Are these first-world problems? Absolutely. But in a tech ecosystem obsessed with owning consumer behavior it could have massive implications for how we build and invest in businesses moving forward.
Winners and Losers
The optimal place in the tech stack for software action models is within the operating system. Browsers are the next best choice, especially on desktop (as a higher % of activity occurs there compared to mobile browsers). Integrating this technology at either of these layers provides users the ability to fully leverage the models power with whatever service they wish.
I can see startups in this space becoming attractive acquisitions for adventurous OS/browser owners looking to differentiate their product through some innovative, but risky, changes in form factor — Android and Microsoft come to mind.

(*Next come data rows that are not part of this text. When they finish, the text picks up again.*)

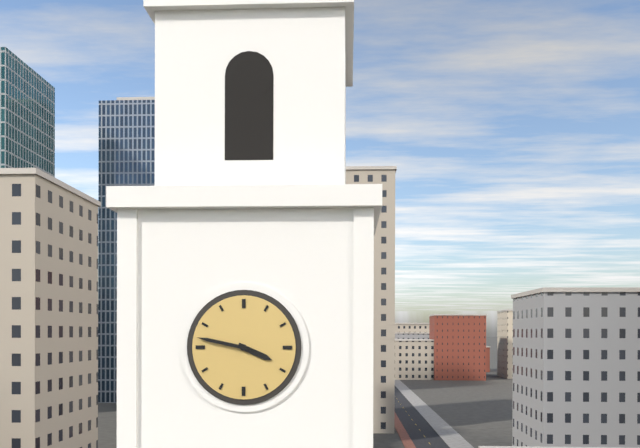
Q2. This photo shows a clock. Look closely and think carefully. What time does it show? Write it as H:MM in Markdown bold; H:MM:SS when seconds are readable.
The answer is **3:47**
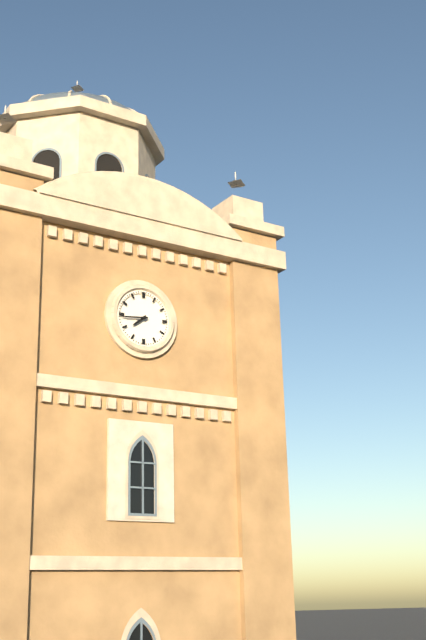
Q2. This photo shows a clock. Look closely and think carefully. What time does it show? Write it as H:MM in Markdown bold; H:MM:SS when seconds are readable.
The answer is **7:44**
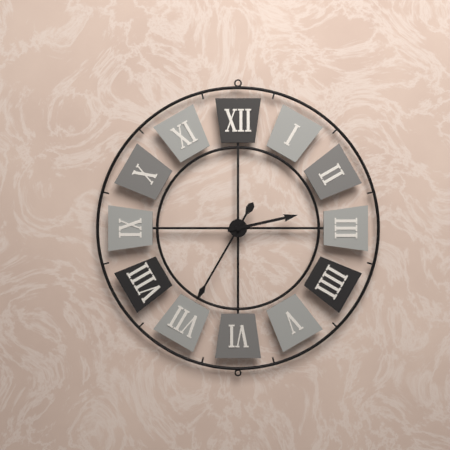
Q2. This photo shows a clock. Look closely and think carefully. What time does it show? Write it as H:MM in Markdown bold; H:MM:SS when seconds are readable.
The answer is **2:35**
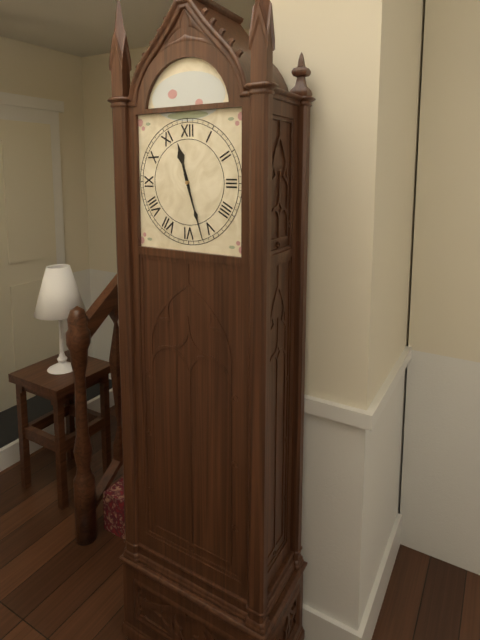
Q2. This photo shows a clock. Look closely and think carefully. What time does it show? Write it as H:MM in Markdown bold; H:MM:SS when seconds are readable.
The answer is **11:27**
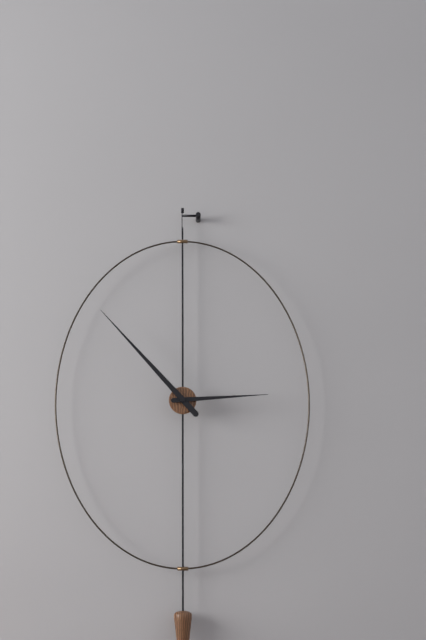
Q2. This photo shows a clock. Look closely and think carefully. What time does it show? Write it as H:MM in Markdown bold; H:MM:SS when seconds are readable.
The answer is **2:53**
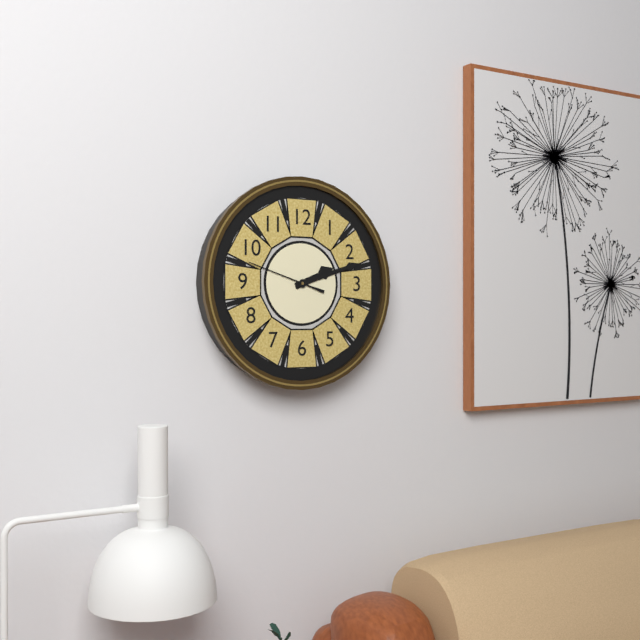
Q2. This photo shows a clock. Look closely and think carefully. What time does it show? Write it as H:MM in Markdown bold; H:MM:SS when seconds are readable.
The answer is **2:12:48**
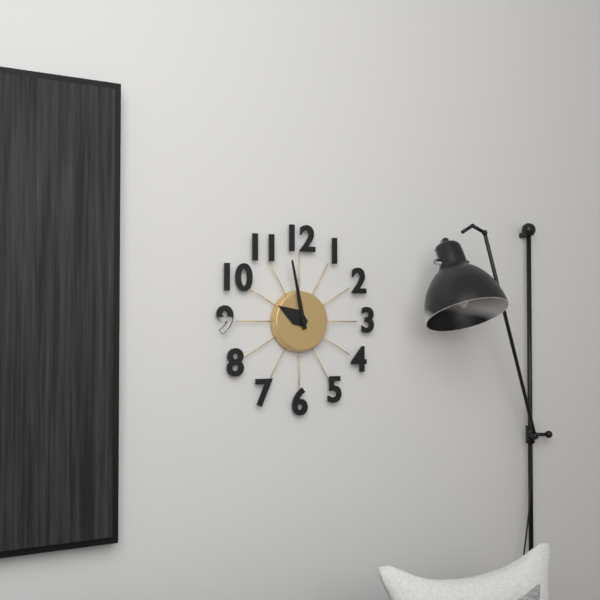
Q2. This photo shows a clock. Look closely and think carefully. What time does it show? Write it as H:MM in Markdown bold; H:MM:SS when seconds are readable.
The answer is **9:58**
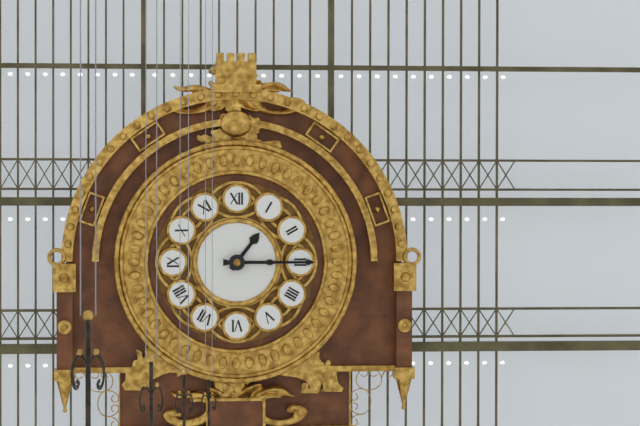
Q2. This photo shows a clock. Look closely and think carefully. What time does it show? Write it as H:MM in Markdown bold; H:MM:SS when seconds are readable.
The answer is **1:15**
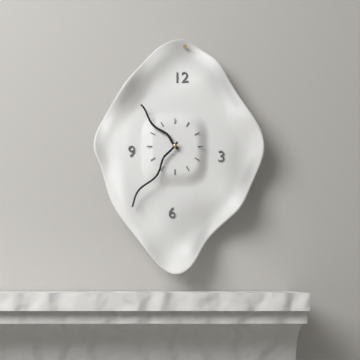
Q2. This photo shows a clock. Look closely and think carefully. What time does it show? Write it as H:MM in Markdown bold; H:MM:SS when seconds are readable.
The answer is **10:36**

I concede that this reality is likely to be delayed due to economic factors, rather than technological limitations. There is an incredible amount of economic pressure to maintain the status quo. Operating systems, especially mobile ones are economically linked to the revenue of their application ecosystem. So my hope is that we’ll see this paradigm shift first on desktop/browser and then, once the behavior is commonplace enough that consumers require it, mobile operating systems will follow suit.
One of the dangers to the end user are software action models economically incentivized towards certain behaviors. To use my previous example, what if your model had a lead generation deal with Uber on the backend, and was more likely to choose Uber than Lyft in “close” scenarios? Especially if these abilities are integrated at the operating system layer, and therefore not made available as a “pay for your own” extra, it will be important for companies to be transparent about how those models behave.The alternative is that we’re all walking around with a personal assistant that makes decisions not entirely on our behalf.
The losers in this equation are application-layer services that:
a) Eschew API access
b) Sell a commodity (ex. Uber and Lyft), or have the same inventory as other apps (ex. food delivery)
b) Rely on ad revenue, but users want to minimize time spent in the app (ex. Fandango)
These services will inevitably fight against AI usage of its products. A good analogy here is the evolution of screen scraping companies, like Mint or the early days of Plaid. Banks initially fought “spoofed” logins, but eventually acquiesced and began working to enable this behavior in safe (and in some cases mutually economically beneficial) way. That was data; this is action.
It would be interesting to pass regulation that upholds a user’s right to access services by proxy (i.e. software action model). We could make it legally indistinguishable between a human using an application and a software action model using that same service on a human’s behalf. That would help short circuit some of the inevitable resistance. And, fascinatingly, move us further towards a world that recognizes an individual’s ability to delegate technological agents to autonomously operate in the digital world on our behalf.